In school, university and the world of work it is natural to go through periods where you are under high amounts of stress: deadlines, heavy workload, high expectations, short time constraints and more. This is ever the more true in the sphere of healthcare. It is important to be able to effectively deal with high levels stress to avoid experiencing burnout. Burnout is defined as a physical or mental collapse caused by overwork and stress. Here is a list of some things you can do to minimise burnout. The suggestions made are by no means exhaustive but they do present some strategies we can implement in order to be better in dealing with stress and prevent ourselves from burning out as much as possible.
First and foremost, it is crucial you understand yourself. Can you tell when you are feeling stressed? What are your stressors? Stress factors and the way in which we react to stress are unique to each individual: they vary from person to person. What you can handle someone else may find more difficult and vice versa. Are you more easily agitated? Are you struggling to get a good night’s sleep? Are feeling anxious? These are some signs that you may be feeling stressed. Knowing how you react and the way your behaviour changes when stressed is the first step to being able to face stress. In knowing yourself, you also know the limits under which you can be stressed and put under pressure, as well as when you have reached your capacity.

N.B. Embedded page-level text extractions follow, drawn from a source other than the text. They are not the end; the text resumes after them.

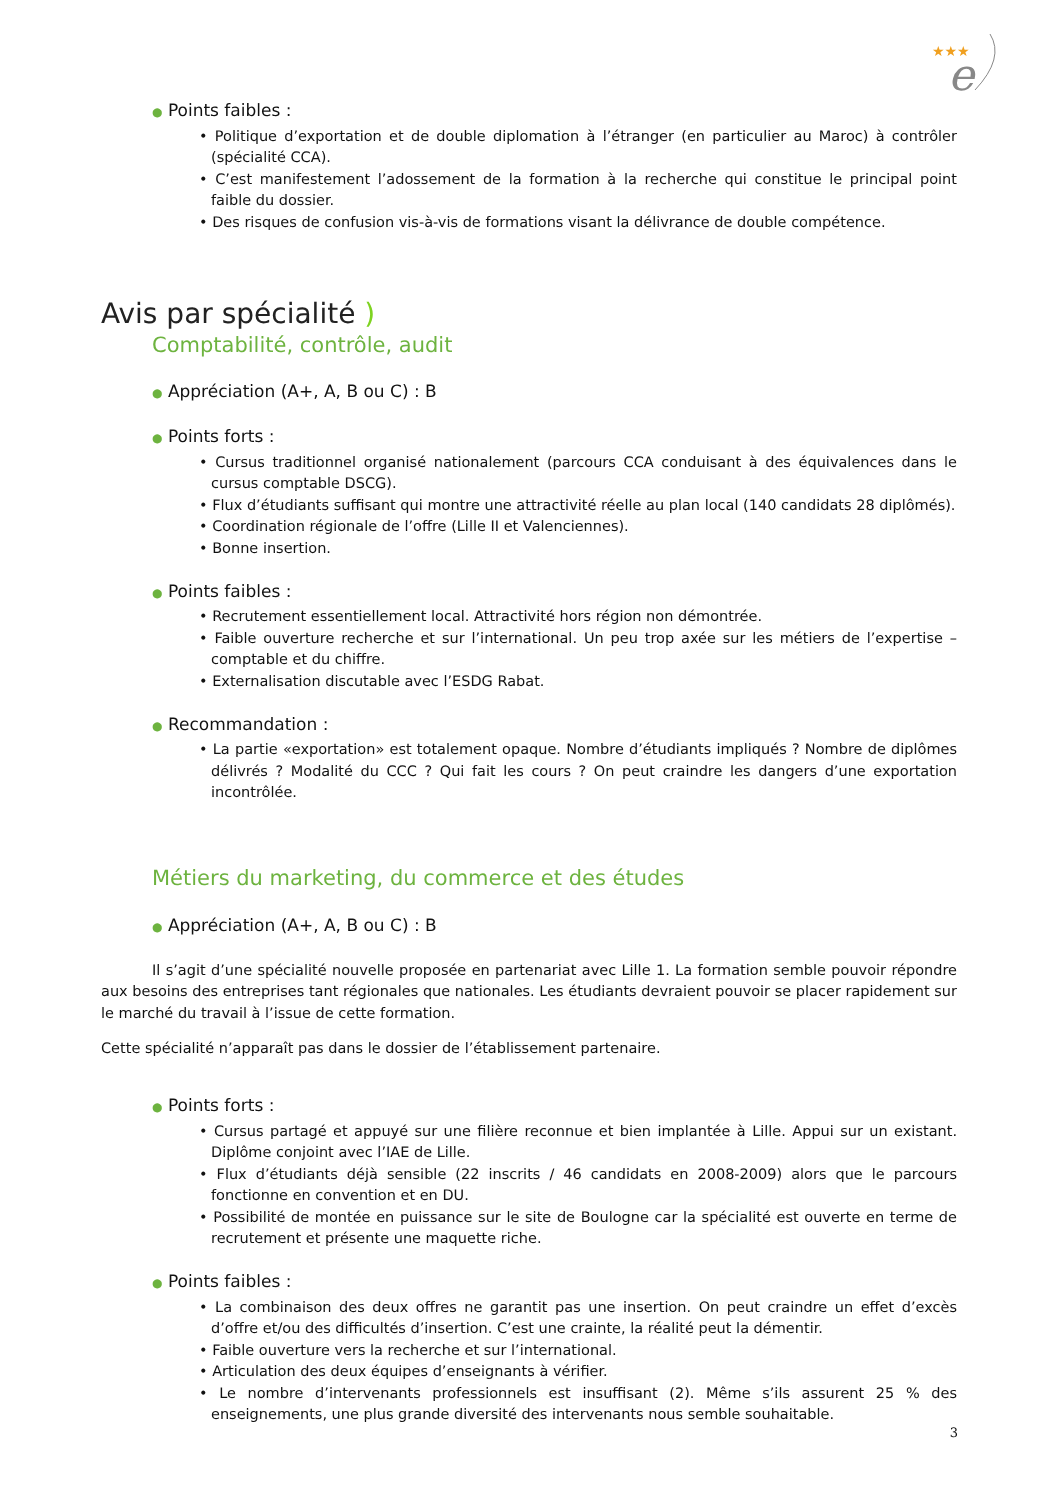★★★
e
● Points faibles :
• Politique d’exportation et de double diplomation à l’étranger (en particulier au Maroc) à contrôler (spécialité CCA).
• C’est manifestement l’adossement de la formation à la recherche qui constitue le principal point faible du dossier.
• Des risques de confusion vis-à-vis de formations visant la délivrance de double compétence.
Avis par spécialité )
Comptabilité, contrôle, audit
● Appréciation (A+, A, B ou C) : B
● Points forts :
• Cursus traditionnel organisé nationalement (parcours CCA conduisant à des équivalences dans le cursus comptable DSCG).
• Flux d’étudiants suffisant qui montre une attractivité réelle au plan local (140 candidats 28 diplômés).
• Coordination régionale de l’offre (Lille II et Valenciennes).
• Bonne insertion.
● Points faibles :
• Recrutement essentiellement local. Attractivité hors région non démontrée.
• Faible ouverture recherche et sur l’international. Un peu trop axée sur les métiers de l’expertise – comptable et du chiffre.
• Externalisation discutable avec l’ESDG Rabat.
● Recommandation :
• La partie «exportation» est totalement opaque. Nombre d’étudiants impliqués ? Nombre de diplômes délivrés ? Modalité du CCC ? Qui fait les cours ? On peut craindre les dangers d’une exportation incontrôlée.
Métiers du marketing, du commerce et des études
● Appréciation (A+, A, B ou C) : B
Il s’agit d’une spécialité nouvelle proposée en partenariat avec Lille 1. La formation semble pouvoir répondre aux besoins des entreprises tant régionales que nationales. Les étudiants devraient pouvoir se placer rapidement sur le marché du travail à l’issue de cette formation.
Cette spécialité n’apparaît pas dans le dossier de l’établissement partenaire.
● Points forts :
• Cursus partagé et appuyé sur une filière reconnue et bien implantée à Lille. Appui sur un existant. Diplôme conjoint avec l’IAE de Lille.
• Flux d’étudiants déjà sensible (22 inscrits / 46 candidats en 2008-2009) alors que le parcours fonctionne en convention et en DU.
• Possibilité de montée en puissance sur le site de Boulogne car la spécialité est ouverte en terme de recrutement et présente une maquette riche.
● Points faibles :
• La combinaison des deux offres ne garantit pas une insertion. On peut craindre un effet d’excès d’offre et/ou des difficultés d’insertion. C’est une crainte, la réalité peut la démentir.
• Faible ouverture vers la recherche et sur l’international.
• Articulation des deux équipes d’enseignants à vérifier.
• Le nombre d’intervenants professionnels est insuffisant (2). Même s’ils assurent 25 % des enseignements, une plus grande diversité des intervenants nous semble souhaitable.
3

Once you are aware that you are experiencing high levels of stress, you can now seek the source of you having this experience: the stress factors in this situation. Stress factors are found in our environments. The way in which we react to these factors cause us to feel a certain way or, simply put, feel stressed. It is important that once we have identified that we are feeling under a large amount of pressure we ask ourselves: why? Large workload? Many responsibilities requiring your attention all at once? The expectations of yourself or others for you to perform? Faced with a decision to make with significant consequences? These are just some things that cause us to feel stressed.
Knowing the stress factors allows us to tackle them and respond to them in an effective manner. When feeling overwhelmed, it may be helpful to make a list of all the things that are required of you and reorder this list in terms of priorities. Are the things you need to do important? How urgent are these tasks at hand? Are some of the things on your to-do list necessary? Prioritising allows you to better allocate times to these tasks. Do you feel that time is short? Perhaps you should consider scheduling and timetabling. In doing so you ensure you are using the little time you have effectively — you cannot gain back the time you lose so it is best to try not to waste it! Are you able to face all of these objectives alone? It may be that you need to call on help so you are best equipped to tackle these problems. Look at the network around you: colleagues, friends, family, teachers, supervisors, etc. When seeking help, it is important that you go to the appropriate source, otherwise you may find yourself creating more problems for yourself that may even stress you out more!
Even when being under high amounts of stress, it is key that you find ways of releasing the mental/physical/emotional tension stored up inside you as a response mechanism when trying to avoid burnout. Otherwise, you may find that the tension builds up insurmountably until you crash and the only way to recover is to cease all activity for an extended period of term (ie burnout). Stress factors are unavoidable, therefore times of feeling stressed are inevitable. Taking breaks (both for short and extended periods of time), sharing with friends, exercising, taking up and continuing hobbies, doing things you enjoy and allowing yourself to rest and recharge (eg eating well and ensuring you have a good night time routine and as good a night’s sleep as possible) are some ways in which we can de-stress.
But what about if or, rather, when we do burnout? It is important to prioritise your health and wellbeing to ensure you are able to make a full recovery. Ensure you rest well, eat and sleep as you need and, as much as it is possible, surround yourself with people who are able to support you and help you reach your initial level of energy and productivity. Just as a person can burn out, they can be restored.